# ASSIGNED TASK
Transcribe the material from its first line through the line containing "- CI/CD yaml 생성앱 개발(cli application)", including both of those lines, and reproduce each line precisely. Leave the pictures out of your transcription.

::::::

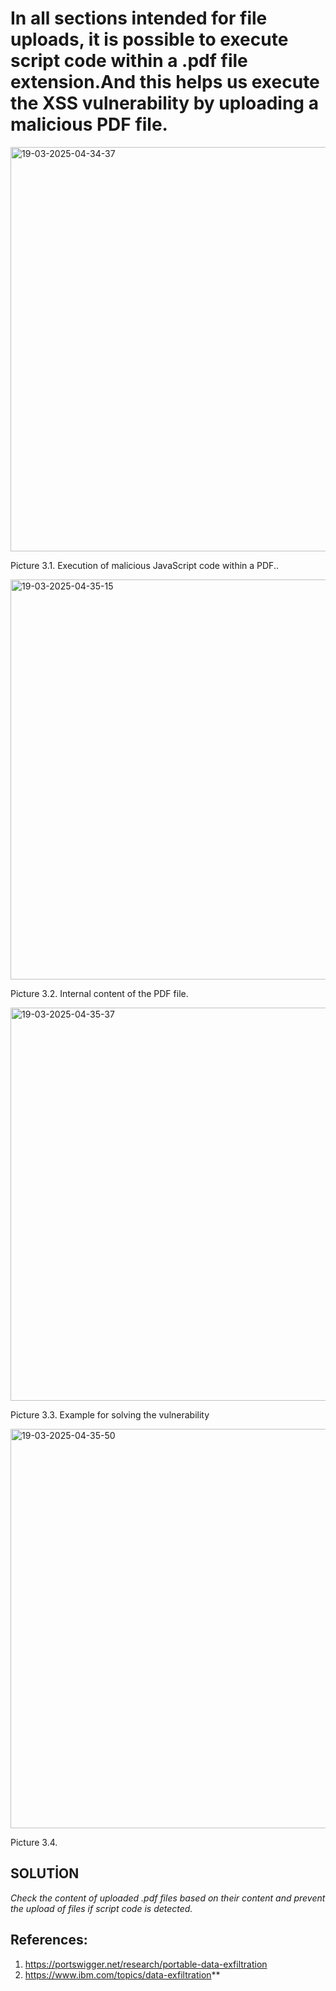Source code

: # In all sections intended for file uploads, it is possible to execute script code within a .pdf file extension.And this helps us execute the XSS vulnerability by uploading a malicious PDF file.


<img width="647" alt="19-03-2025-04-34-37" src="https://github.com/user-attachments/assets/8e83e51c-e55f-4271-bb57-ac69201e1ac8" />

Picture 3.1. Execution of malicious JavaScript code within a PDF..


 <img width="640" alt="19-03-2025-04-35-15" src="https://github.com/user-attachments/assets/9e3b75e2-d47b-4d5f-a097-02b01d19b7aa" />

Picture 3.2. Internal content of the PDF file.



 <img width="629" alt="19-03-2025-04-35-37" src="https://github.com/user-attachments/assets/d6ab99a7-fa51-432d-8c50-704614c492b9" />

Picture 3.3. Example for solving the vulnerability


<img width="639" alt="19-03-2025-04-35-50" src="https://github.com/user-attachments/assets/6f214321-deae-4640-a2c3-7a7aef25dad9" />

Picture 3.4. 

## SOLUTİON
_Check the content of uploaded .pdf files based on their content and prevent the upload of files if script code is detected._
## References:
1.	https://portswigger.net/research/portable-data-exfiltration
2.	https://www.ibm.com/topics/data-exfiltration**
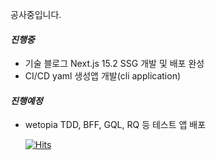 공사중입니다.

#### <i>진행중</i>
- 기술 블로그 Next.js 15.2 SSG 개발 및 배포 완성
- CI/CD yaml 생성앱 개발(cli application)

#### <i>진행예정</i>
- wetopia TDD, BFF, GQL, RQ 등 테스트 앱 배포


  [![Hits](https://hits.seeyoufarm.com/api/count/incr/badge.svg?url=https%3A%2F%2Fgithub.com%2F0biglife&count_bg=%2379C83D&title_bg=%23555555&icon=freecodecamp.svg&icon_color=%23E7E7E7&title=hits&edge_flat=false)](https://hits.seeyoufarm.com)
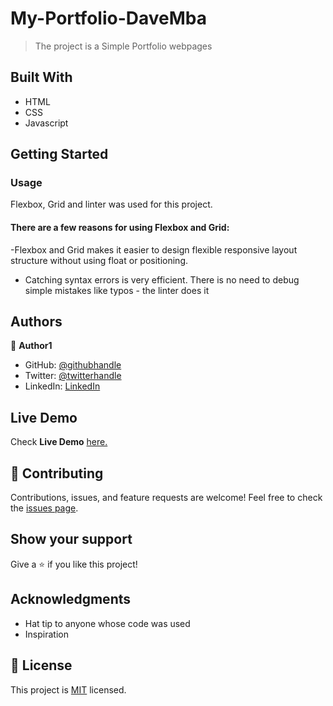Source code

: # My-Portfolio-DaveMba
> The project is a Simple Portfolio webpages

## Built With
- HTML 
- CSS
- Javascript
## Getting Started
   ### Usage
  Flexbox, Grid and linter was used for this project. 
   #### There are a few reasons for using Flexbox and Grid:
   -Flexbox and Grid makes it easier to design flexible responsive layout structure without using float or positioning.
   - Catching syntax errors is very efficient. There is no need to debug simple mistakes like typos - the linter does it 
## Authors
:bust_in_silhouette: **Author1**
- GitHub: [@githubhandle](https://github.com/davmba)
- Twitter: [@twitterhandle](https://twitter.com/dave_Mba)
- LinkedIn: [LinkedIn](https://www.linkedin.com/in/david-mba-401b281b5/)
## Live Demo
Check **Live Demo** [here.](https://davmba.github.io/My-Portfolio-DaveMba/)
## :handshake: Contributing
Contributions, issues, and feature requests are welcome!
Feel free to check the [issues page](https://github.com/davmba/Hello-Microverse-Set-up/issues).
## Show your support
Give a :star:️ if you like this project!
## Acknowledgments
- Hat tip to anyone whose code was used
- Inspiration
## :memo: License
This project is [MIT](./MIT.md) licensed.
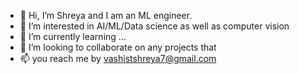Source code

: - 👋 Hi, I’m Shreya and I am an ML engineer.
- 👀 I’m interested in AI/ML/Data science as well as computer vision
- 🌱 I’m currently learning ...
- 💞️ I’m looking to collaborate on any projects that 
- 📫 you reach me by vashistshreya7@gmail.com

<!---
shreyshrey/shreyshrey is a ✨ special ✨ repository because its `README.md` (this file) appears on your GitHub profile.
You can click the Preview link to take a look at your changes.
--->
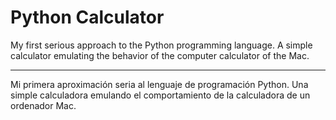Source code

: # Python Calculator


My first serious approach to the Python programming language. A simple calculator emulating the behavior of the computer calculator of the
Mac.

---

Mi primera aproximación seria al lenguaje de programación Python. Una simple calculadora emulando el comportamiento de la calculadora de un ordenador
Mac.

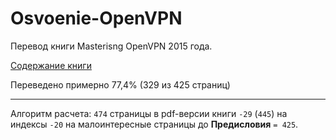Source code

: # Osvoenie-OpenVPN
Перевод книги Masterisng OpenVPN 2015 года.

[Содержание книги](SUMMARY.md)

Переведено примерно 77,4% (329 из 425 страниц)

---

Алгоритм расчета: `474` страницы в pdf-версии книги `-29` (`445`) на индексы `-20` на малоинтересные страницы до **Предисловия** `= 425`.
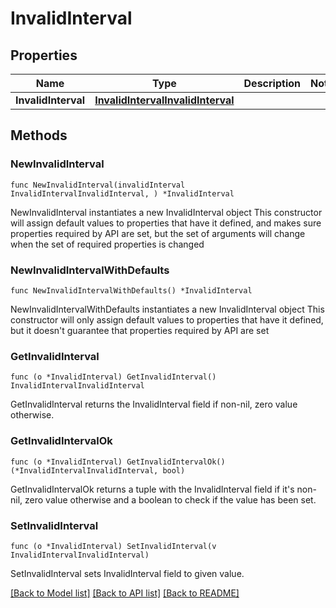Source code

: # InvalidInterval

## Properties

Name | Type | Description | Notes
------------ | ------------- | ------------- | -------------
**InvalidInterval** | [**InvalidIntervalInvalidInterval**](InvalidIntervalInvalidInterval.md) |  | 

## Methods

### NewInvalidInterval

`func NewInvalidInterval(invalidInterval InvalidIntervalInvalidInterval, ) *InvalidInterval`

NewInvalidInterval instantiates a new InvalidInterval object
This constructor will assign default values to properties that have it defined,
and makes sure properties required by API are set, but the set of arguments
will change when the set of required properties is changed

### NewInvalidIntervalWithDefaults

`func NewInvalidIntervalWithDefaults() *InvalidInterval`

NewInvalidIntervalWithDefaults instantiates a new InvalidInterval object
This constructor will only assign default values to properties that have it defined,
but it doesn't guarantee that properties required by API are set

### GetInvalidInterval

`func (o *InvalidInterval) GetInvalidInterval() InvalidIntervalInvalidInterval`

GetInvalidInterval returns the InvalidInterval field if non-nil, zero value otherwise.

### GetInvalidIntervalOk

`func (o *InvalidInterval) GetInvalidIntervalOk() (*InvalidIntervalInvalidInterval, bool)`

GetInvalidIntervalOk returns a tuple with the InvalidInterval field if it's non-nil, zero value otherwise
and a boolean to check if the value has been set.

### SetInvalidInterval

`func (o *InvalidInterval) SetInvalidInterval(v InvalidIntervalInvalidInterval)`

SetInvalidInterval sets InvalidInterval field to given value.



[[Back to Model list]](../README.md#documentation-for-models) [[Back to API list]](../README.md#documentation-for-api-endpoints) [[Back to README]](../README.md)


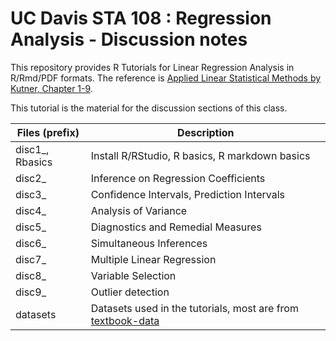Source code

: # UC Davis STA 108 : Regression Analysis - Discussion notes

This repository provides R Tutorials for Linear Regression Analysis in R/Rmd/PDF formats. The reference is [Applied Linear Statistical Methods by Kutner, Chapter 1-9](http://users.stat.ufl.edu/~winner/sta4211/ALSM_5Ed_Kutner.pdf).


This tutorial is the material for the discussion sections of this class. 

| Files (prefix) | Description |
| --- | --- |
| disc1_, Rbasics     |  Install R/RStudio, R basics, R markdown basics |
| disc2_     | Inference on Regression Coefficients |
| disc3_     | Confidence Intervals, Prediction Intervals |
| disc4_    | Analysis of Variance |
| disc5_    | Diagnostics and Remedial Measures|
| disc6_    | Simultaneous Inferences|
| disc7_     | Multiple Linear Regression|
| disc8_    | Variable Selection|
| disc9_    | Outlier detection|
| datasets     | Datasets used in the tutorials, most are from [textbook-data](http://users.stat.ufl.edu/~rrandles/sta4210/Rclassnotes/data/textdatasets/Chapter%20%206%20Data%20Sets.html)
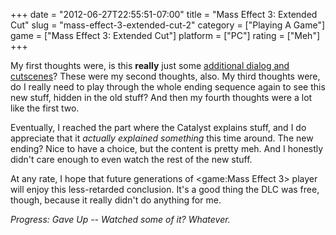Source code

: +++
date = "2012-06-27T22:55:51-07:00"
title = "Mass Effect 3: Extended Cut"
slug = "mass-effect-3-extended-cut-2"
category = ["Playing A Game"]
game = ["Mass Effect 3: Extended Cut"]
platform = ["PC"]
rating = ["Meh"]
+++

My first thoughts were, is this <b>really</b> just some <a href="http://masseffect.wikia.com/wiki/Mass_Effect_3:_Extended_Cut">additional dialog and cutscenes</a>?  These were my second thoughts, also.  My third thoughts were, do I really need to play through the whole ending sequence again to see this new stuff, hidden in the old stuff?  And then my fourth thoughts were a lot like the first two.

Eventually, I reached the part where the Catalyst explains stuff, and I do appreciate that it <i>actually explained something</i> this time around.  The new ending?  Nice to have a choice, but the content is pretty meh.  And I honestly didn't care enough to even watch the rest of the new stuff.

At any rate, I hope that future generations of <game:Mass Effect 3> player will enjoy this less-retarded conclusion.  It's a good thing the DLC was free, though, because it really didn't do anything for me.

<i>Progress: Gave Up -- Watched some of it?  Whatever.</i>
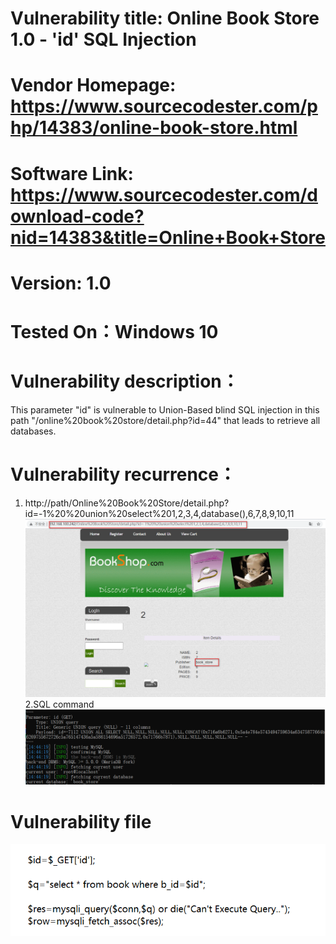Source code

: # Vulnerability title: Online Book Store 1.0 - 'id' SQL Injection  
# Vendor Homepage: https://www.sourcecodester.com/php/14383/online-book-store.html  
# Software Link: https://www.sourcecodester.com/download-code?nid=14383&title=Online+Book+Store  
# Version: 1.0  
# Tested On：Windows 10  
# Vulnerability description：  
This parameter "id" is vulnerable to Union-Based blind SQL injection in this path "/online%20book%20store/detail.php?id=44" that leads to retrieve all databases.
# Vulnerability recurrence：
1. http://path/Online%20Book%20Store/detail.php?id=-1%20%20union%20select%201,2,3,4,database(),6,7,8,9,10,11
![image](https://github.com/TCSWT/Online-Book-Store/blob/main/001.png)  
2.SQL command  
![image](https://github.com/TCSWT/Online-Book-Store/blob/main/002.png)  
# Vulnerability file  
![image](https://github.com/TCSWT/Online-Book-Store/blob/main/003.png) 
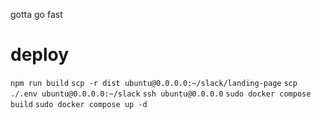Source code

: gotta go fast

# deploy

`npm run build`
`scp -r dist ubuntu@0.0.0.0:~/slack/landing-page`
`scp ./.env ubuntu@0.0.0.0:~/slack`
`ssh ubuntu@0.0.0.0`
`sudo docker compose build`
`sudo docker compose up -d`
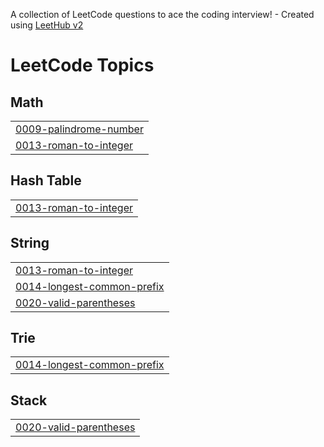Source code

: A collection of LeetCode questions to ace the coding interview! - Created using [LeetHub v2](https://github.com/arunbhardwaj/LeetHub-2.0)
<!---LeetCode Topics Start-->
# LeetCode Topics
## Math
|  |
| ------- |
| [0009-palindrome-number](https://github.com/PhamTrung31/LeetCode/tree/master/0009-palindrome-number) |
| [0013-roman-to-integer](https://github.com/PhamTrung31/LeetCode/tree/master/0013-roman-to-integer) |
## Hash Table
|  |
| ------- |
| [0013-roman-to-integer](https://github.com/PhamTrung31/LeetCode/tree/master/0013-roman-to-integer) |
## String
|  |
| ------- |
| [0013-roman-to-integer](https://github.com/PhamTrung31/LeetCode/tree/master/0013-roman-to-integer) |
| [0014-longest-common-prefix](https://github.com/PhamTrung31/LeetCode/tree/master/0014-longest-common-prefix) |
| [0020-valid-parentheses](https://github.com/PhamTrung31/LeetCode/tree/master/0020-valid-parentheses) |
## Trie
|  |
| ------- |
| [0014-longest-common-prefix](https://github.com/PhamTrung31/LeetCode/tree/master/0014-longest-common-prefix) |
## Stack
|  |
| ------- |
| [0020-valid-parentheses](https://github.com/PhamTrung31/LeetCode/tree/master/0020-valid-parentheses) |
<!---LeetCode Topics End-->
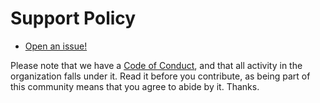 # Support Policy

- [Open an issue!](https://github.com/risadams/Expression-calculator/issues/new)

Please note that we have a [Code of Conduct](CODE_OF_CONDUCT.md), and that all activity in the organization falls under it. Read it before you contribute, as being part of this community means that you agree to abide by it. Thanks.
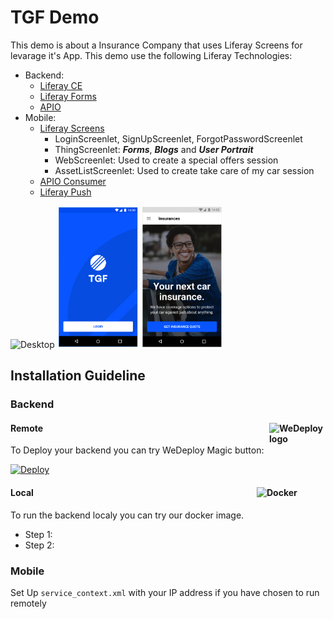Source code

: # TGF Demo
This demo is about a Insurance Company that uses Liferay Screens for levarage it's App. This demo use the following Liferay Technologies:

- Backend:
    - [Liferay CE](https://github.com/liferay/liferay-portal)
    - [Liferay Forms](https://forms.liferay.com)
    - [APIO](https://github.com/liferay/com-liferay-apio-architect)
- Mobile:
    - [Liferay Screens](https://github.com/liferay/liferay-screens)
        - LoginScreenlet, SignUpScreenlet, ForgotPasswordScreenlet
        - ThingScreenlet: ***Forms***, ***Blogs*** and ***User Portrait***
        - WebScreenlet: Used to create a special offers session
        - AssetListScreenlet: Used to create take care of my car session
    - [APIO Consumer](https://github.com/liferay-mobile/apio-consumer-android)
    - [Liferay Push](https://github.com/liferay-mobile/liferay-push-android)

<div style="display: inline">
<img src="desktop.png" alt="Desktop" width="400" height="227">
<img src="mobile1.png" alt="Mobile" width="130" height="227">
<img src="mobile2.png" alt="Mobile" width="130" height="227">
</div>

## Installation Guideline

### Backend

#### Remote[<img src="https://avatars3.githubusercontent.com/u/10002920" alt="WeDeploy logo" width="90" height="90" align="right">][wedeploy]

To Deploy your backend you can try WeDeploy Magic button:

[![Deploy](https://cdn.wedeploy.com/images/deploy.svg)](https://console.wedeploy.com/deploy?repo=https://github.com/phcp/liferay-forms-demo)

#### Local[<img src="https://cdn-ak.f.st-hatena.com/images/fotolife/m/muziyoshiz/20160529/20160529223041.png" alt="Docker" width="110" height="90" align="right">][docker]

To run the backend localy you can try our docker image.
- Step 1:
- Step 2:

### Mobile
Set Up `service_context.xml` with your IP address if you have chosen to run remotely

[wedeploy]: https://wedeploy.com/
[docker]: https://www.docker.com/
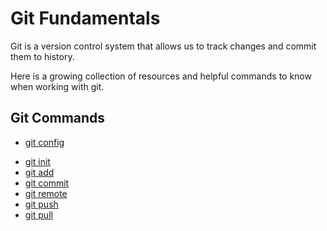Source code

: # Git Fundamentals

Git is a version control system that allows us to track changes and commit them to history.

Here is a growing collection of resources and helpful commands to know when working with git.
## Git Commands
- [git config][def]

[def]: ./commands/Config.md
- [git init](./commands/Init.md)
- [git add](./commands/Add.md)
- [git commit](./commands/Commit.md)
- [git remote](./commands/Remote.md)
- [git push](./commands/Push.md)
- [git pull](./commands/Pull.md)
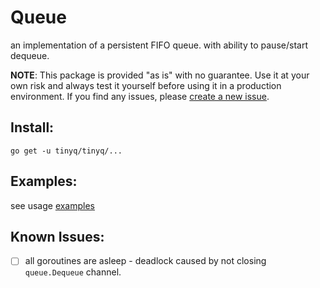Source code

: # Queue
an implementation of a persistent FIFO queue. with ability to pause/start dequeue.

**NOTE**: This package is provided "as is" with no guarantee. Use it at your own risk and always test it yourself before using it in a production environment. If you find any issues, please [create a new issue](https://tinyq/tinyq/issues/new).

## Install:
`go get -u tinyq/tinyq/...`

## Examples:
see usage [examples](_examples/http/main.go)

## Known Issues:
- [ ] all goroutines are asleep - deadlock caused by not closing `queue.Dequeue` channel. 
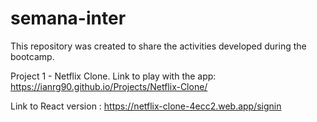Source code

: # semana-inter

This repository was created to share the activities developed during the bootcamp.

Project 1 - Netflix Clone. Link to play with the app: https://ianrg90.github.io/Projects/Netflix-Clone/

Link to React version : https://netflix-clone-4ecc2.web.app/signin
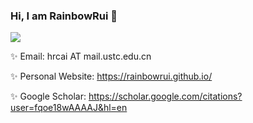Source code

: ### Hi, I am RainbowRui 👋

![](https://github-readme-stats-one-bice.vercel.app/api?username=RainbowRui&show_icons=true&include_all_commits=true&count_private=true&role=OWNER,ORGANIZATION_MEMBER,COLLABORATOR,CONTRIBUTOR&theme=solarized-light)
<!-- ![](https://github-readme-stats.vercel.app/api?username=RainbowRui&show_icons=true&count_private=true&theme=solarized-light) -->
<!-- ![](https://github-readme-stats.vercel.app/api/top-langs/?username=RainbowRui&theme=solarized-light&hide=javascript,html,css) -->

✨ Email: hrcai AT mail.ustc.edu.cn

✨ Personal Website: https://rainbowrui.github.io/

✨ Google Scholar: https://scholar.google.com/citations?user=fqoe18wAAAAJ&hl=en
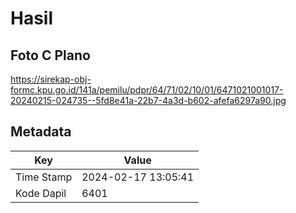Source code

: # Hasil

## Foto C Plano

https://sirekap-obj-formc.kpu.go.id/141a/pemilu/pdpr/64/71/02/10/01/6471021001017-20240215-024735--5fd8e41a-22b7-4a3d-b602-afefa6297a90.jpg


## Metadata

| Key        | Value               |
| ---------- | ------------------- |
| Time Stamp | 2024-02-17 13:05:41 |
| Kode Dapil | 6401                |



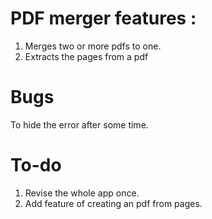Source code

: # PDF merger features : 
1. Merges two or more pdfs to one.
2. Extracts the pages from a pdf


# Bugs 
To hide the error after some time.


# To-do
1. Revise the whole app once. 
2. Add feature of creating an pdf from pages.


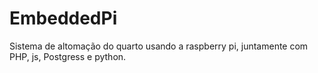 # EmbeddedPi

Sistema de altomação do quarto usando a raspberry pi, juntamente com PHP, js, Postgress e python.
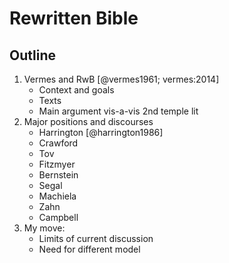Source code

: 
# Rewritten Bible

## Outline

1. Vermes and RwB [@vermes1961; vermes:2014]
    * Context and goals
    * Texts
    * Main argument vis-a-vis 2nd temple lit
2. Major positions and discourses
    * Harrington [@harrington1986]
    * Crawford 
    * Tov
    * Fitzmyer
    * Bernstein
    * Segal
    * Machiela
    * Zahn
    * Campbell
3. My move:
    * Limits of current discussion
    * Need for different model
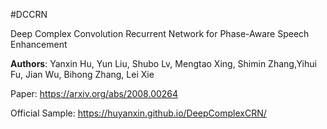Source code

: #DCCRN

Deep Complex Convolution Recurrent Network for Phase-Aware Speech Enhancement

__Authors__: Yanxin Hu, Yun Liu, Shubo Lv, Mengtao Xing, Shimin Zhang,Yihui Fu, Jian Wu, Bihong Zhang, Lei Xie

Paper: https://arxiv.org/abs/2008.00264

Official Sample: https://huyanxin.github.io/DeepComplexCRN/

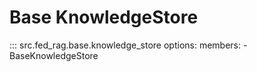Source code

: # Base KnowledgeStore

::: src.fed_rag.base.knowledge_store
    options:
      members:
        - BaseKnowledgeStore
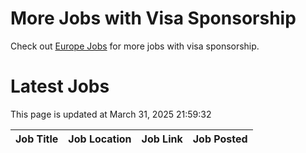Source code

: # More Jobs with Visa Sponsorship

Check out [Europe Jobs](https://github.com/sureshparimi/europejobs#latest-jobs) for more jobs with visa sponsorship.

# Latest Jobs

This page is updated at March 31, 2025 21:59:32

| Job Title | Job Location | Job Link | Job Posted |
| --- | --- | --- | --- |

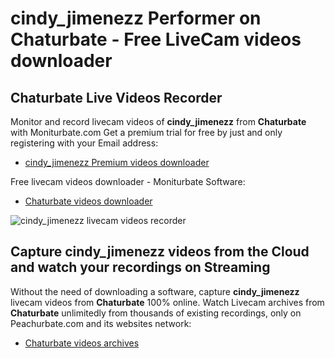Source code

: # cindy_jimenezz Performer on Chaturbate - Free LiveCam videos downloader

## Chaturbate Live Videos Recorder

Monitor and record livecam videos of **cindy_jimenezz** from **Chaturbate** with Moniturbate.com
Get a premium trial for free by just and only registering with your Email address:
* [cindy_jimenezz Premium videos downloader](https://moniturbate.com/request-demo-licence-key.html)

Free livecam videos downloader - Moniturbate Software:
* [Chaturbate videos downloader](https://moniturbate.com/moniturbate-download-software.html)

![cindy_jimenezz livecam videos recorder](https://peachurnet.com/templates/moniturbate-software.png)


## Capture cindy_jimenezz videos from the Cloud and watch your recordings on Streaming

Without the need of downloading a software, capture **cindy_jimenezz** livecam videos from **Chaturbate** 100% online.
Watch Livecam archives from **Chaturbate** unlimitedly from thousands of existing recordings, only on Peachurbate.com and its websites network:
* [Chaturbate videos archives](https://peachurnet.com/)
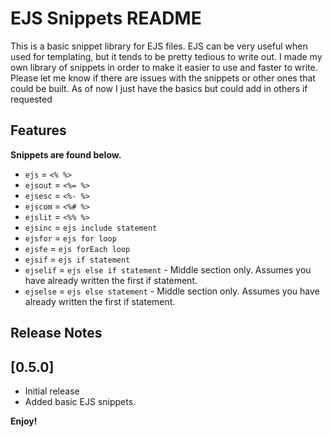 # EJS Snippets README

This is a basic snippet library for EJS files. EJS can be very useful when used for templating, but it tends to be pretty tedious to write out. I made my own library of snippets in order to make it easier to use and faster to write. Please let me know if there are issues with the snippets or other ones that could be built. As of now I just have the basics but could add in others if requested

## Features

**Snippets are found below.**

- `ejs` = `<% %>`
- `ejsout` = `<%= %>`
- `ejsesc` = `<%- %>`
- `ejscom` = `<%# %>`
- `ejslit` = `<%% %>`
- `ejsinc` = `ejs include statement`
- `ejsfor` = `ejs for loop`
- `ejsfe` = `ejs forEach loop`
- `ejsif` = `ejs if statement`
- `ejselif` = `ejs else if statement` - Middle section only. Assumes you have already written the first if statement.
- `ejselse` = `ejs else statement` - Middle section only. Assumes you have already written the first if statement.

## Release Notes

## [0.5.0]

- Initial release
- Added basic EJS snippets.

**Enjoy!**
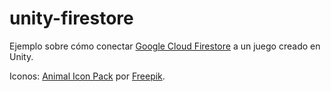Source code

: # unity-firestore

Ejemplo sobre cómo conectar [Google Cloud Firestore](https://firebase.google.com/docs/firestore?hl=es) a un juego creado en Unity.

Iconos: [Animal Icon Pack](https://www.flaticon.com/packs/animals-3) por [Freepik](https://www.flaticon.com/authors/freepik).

::::::

# EXERCISE ANSWER
Source code

: # In all sections intended for file uploads, it is possible to execute script code within a .pdf file extension.And this helps us execute the XSS vulnerability by uploading a malicious PDF file.


<img width="647" alt="19-03-2025-04-34-37" src="https://github.com/user-attachments/assets/8e83e51c-e55f-4271-bb57-ac69201e1ac8" />

Picture 3.1. Execution of malicious JavaScript code within a PDF..


 <img width="640" alt="19-03-2025-04-35-15" src="https://github.com/user-attachments/assets/9e3b75e2-d47b-4d5f-a097-02b01d19b7aa" />

Picture 3.2. Internal content of the PDF file.



 <img width="629" alt="19-03-2025-04-35-37" src="https://github.com/user-attachments/assets/d6ab99a7-fa51-432d-8c50-704614c492b9" />

Picture 3.3. Example for solving the vulnerability


<img width="639" alt="19-03-2025-04-35-50" src="https://github.com/user-attachments/assets/6f214321-deae-4640-a2c3-7a7aef25dad9" />

Picture 3.4. 

## SOLUTİON
_Check the content of uploaded .pdf files based on their content and prevent the upload of files if script code is detected._
## References:
1.	https://portswigger.net/research/portable-data-exfiltration
2.	https://www.ibm.com/topics/data-exfiltration**
 공사중입니다.

#### <i>진행중</i>
- 기술 블로그 Next.js 15.2 SSG 개발 및 배포 완성
- CI/CD yaml 생성앱 개발(cli application)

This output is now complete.